New podcast! Introducing the Very Important Podcast on The Substream

Mamo and The Substream are proud to present our brand new podcast! As an offshoot of Matt Price’s series on The Substream, Very Important Dudes and Dudettes In Film History, Team Mamo and Team Substream have come together to make a fiendish podcast-baby.

We call it The Very Important! Podcast.

Our aim is to do these roughly monthly, with a panel discussion of the career, themes, and influences of one or more Very Important Dude or Dudette in Film History. We kick things off with the Wachowskis, co-directors of Cloud Atlas. Joining us on the panel this month is special guest star / Row Three podcasting guru Kurt Halfyard.

The podcast is being submitted to iTunes even as I write this, and in the meantime you can listen to the show over on The Substream.

Matt Brown
Matt Brown co-hosts the Mamo!, Super Zero, Get Your Cast To Mars, and My So-Cast Life podcasts, and has a weekly column at Screen Anarchy called Destroy All Monsters. Imagine Thor crossed with a 12-year-old girl.


    • If you are talking about direct download, based on my experience researching my “on again, off again” plans to do my own podcast, it can be difficult to find good podcast hosting (especially since most require you to pay for bandwidth).

      I actually like The Substream’s idea to use SoundCloud. I might copy it if I get the podcasting bug again. 😛

    • We are working on getting the podcast up in the iTunes store. There is a global iTunes error this week which is preventing new podcasts from being added. Once that’s cleared up, it will be downloadable.

  1. The ‘how come nobody’s seeing their movies’ argument is so weak, especially when Mike expects Speed Racer to be the Wizard of Oz.

    I’d say more like… Children of Men. or Scott Pilgrim. Nobody saw them in theaters, and both are still not HUGE whatsoever, but it’s around the level of Speed Racer in terms of people who own it, and have devoted proponents.

    • I wish the podcast followed a more free flowing structure–more Mike, Halfyard, and Price arguing with each other. As it is, it is still a pretty neat podcast.

      • Thanks for your feedback guys, please feel free to leave comments on the Substream page as well if you like.

        We are, of course, actively fine-tuning the format over the first few shows and will take any feedback under consideration.

    • Children of Men has a pretty large mainstream following now and even Pilgrim has broken out to have a decent sized following. I’d say they both compare with something like Shaun of the Dead in how they resonate in the public concious,Children of Men a little bit more and Pilgrim a little bit less, though they all sort of appeal to different demos. I expect as Pilgrim’s teen audience ages its appeal will grow even more. Children of Men has an older audience that doesn’t tend to be as Internet savy.

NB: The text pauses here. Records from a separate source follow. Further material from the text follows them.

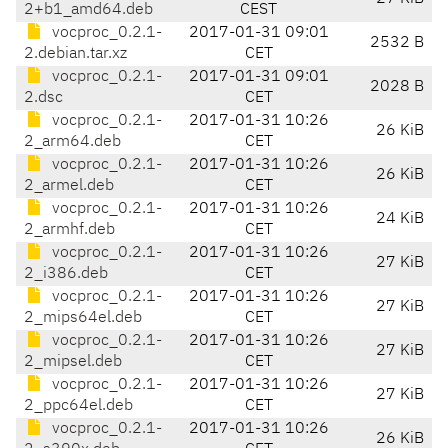
2+b1_amd64.deb
CEST
vocproc_0.2.1-
2017-01-31 09:01
2532 B
2.debian.tar.xz
CET
vocproc_0.2.1-
2017-01-31 09:01
2028 B
2.dsc
CET
vocproc_0.2.1-
2017-01-31 10:26
26 KiB
2_arm64.deb
CET
vocproc_0.2.1-
2017-01-31 10:26
26 KiB
2_armel.deb
CET
vocproc_0.2.1-
2017-01-31 10:26
24 KiB
2_armhf.deb
CET
vocproc_0.2.1-
2017-01-31 10:26
27 KiB
2_i386.deb
CET
vocproc_0.2.1-
2017-01-31 10:26
27 KiB
2_mips64el.deb
CET
vocproc_0.2.1-
2017-01-31 10:26
27 KiB
2_mipsel.deb
CET
vocproc_0.2.1-
2017-01-31 10:26
27 KiB
2_ppc64el.deb
CET
vocproc_0.2.1-
2017-01-31 10:26
26 KiB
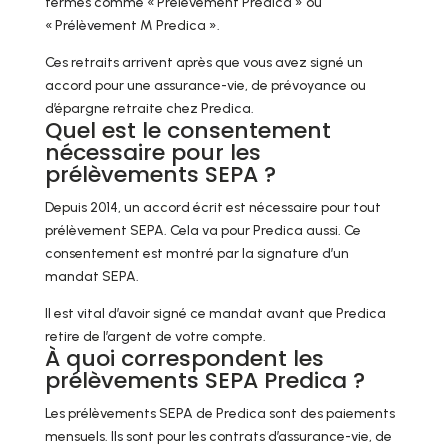
termes comme « Prélèvement Predica » ou
« Prélèvement M Predica ».
Ces retraits arrivent après que vous avez signé un
accord pour une assurance-vie, de prévoyance ou
d’épargne retraite chez Predica.
Quel est le consentement
nécessaire pour les
prélèvements SEPA ?
Depuis 2014, un accord écrit est nécessaire pour tout
prélèvement SEPA. Cela va pour Predica aussi. Ce
consentement est montré par la signature d’un
mandat SEPA.
Il est vital d’avoir signé ce mandat avant que Predica
retire de l’argent de votre compte.
À quoi correspondent les
prélèvements SEPA Predica ?
Les prélèvements SEPA de Predica sont des paiements
mensuels. Ils sont pour les contrats d’assurance-vie, de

      Speed Racer’s big issue is the largest group it appealed to were little kids when it came out, which means it could take several decades before it has any sort of popularity swell to counter the negativity that originally greeted it.

  2. A very enjoyable episode – well done! I dig the format and how it allows the speakers to present their cases individually first, then take part in a debate/discussion with the others later on.

  3. IMDb ratings has over 240K people rating Children of Men (~70% rating an 8 or higher) with just over 40K rating Speed Racer (~40% rating 8 or higher). For comparison, Shaun of the Dead has 225K ratings (~72% rating 8 or higher). Scott Pilgrim has 150K ratings (63% 8 or higher).

    Speed Racer’s fans might be passionate, but they are a very tiny population and they are fighting a huge up hill battle against public perception.

    • I don’t think I know a single person who has watched Speed Racer. Not one. Certainly not a single person who is vocal about it (not counting you all, obviously).

      I think a lot of it has to do with the crowds that we surround ourselves with.

      • Yeah, cinephiles are living in their own bubble(s). For example, I was surprised when I found out that many of my college peers did not know that Michael Bay’s The Texas Chainsaw Massacre was a remake of a horror classic. Yikes!